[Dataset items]
-----
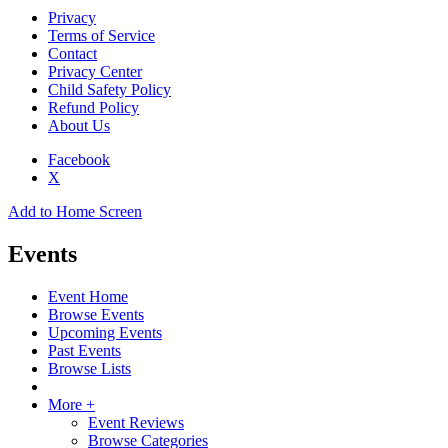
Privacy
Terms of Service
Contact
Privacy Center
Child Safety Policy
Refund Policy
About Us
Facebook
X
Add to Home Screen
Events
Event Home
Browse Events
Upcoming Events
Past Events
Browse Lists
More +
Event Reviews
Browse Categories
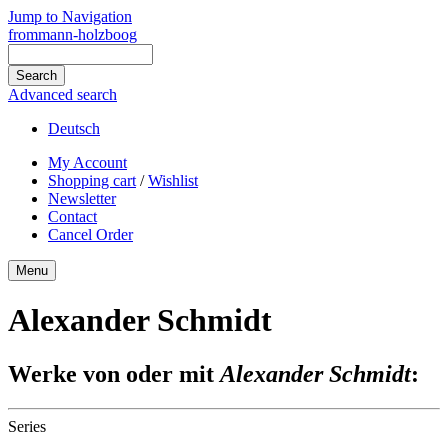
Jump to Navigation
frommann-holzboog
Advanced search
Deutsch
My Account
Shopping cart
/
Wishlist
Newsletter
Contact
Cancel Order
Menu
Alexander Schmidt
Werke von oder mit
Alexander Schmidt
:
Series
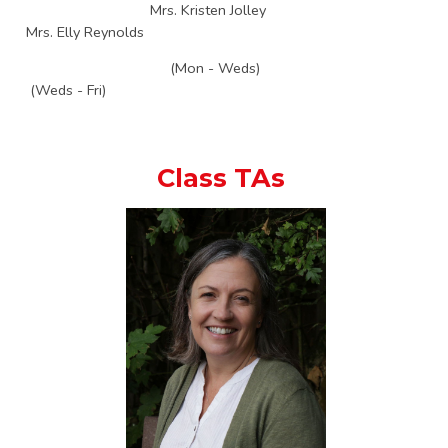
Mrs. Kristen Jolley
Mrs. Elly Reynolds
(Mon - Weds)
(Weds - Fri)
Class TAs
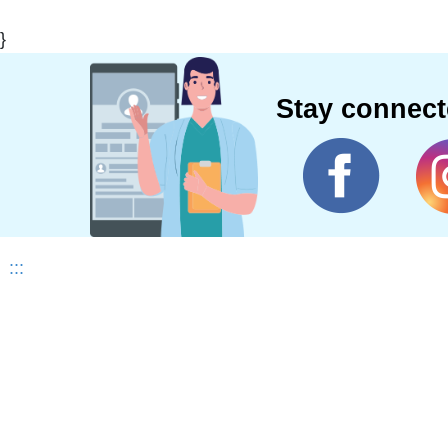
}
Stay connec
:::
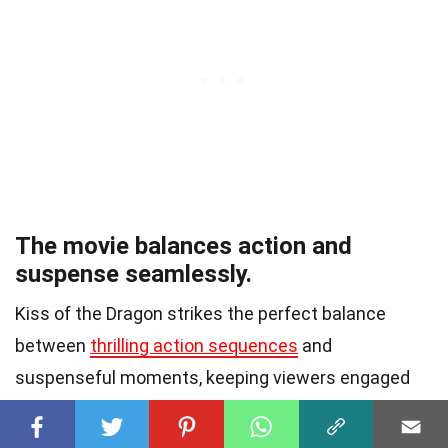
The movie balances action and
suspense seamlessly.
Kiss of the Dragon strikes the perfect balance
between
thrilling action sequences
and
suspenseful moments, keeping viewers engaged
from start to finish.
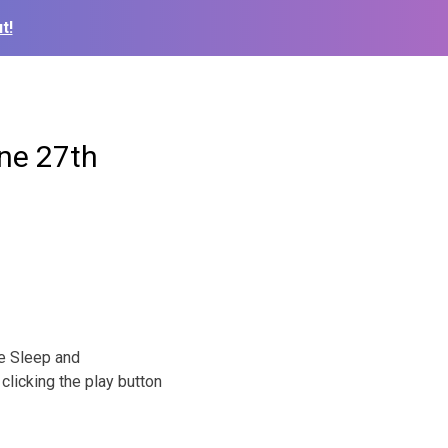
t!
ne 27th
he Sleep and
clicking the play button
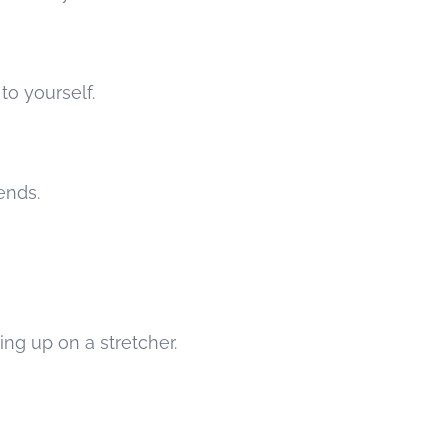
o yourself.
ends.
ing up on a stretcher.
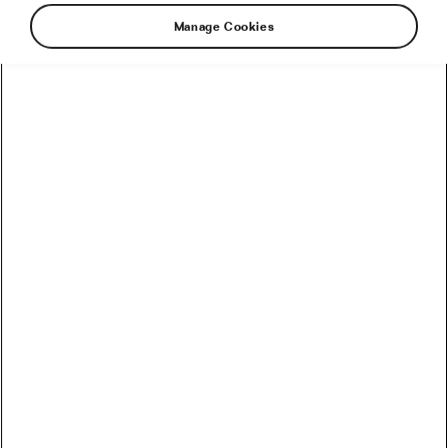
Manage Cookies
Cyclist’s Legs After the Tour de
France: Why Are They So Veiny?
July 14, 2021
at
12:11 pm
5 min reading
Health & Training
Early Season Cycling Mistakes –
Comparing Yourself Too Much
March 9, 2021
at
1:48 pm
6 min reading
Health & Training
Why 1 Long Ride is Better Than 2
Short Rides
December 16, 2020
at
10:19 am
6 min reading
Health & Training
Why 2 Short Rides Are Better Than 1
-----
§ **Exercise prompt**
Convert the records above into a Markdown table with the columns Row and Text line, giving each line its own numbered row and skipping blank lines. Leave the pictures out of the table.

§ **Problem solution**
| Row | Text line |
|---|---|
| 1 | Privacy |
| 2 | Terms of Service |
| 3 | Contact |
| 4 | Privacy Center |
| 5 | Child Safety Policy |
| 6 | Refund Policy |
| 7 | About Us |
| 8 | Facebook |
| 9 | X |
| 10 | Add to Home Screen |
| 11 | Events |
| 12 | Event Home |
| 13 | Browse Events |
| 14 | Upcoming Events |
| 15 | Past Events |
| 16 | Browse Lists |
| 17 | More + |
| 18 | Event Reviews |
| 19 | Browse Categories |
| 20 | Jump to Navigation |
| 21 | frommann-holzboog |
| 22 | Advanced search |
| 23 | Deutsch |
| 24 | My Account |
| 25 | Shopping cart |
| 26 | / |
| 27 | Wishlist |
| 28 | Newsletter |
| 29 | Contact |
| 30 | Cancel Order |
| 31 | Menu |
| 32 | Alexander Schmidt |
| 33 | Werke von oder mit |
| 34 | Alexander Schmidt |
| 35 | : |
| 36 | Series |
| 37 | Mrs. Kristen Jolley |
| 38 | Mrs. Elly Reynolds |
| 39 | (Mon - Weds) |
| 40 | (Weds - Fri) |
| 41 | Class TAs |
| 42 | } |
| 43 | Stay connec |
| 44 | ::: |
| 45 | The movie balances action and |
| 46 | suspense seamlessly. |
| 47 | Kiss of the Dragon strikes the perfect balance |
| 48 | between |
| 49 | thrilling action sequences |
| 50 | and |
| 51 | suspenseful moments, keeping viewers engaged |
| 52 | from start to finish. |
| 53 | t! |
| 54 | ne 27th |
| 55 | he Sleep and |
| 56 | clicking the play button |
| 57 | o yourself. |
| 58 | ends. |
| 59 | ing up on a stretcher. |
| 60 | Manage Cookies |
| 61 | Cyclist’s Legs After the Tour de |
| 62 | France: Why Are They So Veiny? |
| 63 | July 14, 2021 |
| 64 | at |
| 65 | 12:11 pm |
| 66 | 5 min reading |
| 67 | Health & Training |
| 68 | Early Season Cycling Mistakes – |
| 69 | Comparing Yourself Too Much |
| 70 | March 9, 2021 |
| 71 | at |
| 72 | 1:48 pm |
| 73 | 6 min reading |
| 74 | Health & Training |
| 75 | Why 1 Long Ride is Better Than 2 |
| 76 | Short Rides |
| 77 | December 16, 2020 |
| 78 | at |
| 79 | 10:19 am |
| 80 | 6 min reading |
| 81 | Health & Training |
| 82 | Why 2 Short Rides Are Better Than 1 |